Aquele homem era ambicioso demais. Era difícil não enxergar através dele. Só alguém tão ingênuo quanto Corvin cairia naquela encenação.
Lucien disse:
“Estou avisando para que tenham cuidado com o Malrik. Vou mandar alguém investigar o passado dele.”
“Edric está prestes a avançar, Silas tem assuntos para resolver, Corvin não é confiável — então, Marcus, você vai ter que cobrir essa lacuna. Quando a Emma estiver sozinha, não se afaste dela. Não dê ao Malrik nenhuma oportunidade de ficar a sós com ela.”
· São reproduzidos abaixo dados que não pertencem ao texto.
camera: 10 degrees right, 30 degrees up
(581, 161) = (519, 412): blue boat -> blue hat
Marcus não teve objeções. Perguntou a Lucien:
“Eu fico com a Srta. Tibarn até quando ela estiver dormindo?”
Lucien assentiu.
“Sempre que não pudermos estar com ela, você fica.”
Marcus confirmou com um aceno.
Edric questionou:
“Não vamos contar nada à Emma?”
Lucien lançou um olhar para Silas, que quase revirou os olhos.
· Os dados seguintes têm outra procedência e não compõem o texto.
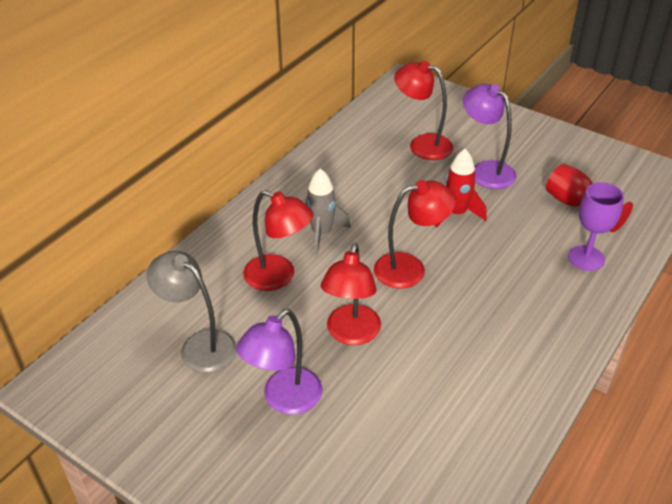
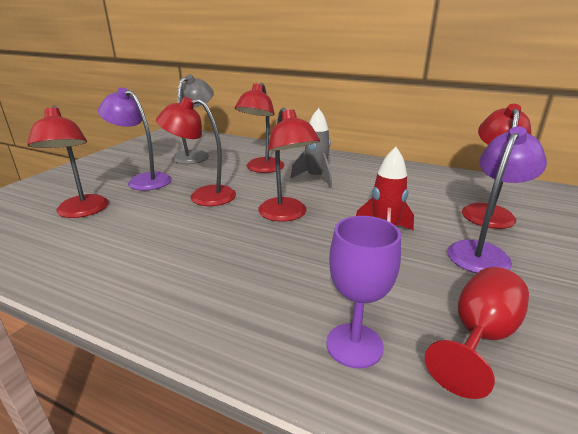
camera: 80 degrees right, 15 degrees down
(374, 450) = (82, 212): none -> red lamp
“Vamos contar. Quando eu estiver com a Emy hoje à noite, vou conversar com ela.”
…
Duas horas depois, Emma saiu do quarto e encontrou Silas postado diante da porta.
“Por que você não estava esperando no seu quarto?”, perguntou.
“Senti sua falta. Queria te ver quanto antes.”
Silas a tomou nos braços e a levou de volta para o quarto dele. No vale, desta vez, uma nova cabana de madeira havia sido entrelaçada com vinhas azul-escuras. Ele a carregou para dentro e a acomodou na cama macia.
“Emy, o que achou da cabana? Gostou?”
Um carpete branco cobria o chão, e pequenas flores transparentes preenchiam o teto. Elas emanavam uma luz mutável — etérea, quase irreal.
Emma assentiu.
“Eu gostei.”
Silas a beijou e, em seguida, recostou-se na cama, abraçando-a enquanto perguntava em voz baixa:
“Emy, o que você acha do Malrik?”
Emma desabotoou o uniforme dele e deixou os dedos deslizarem por seu abdômen.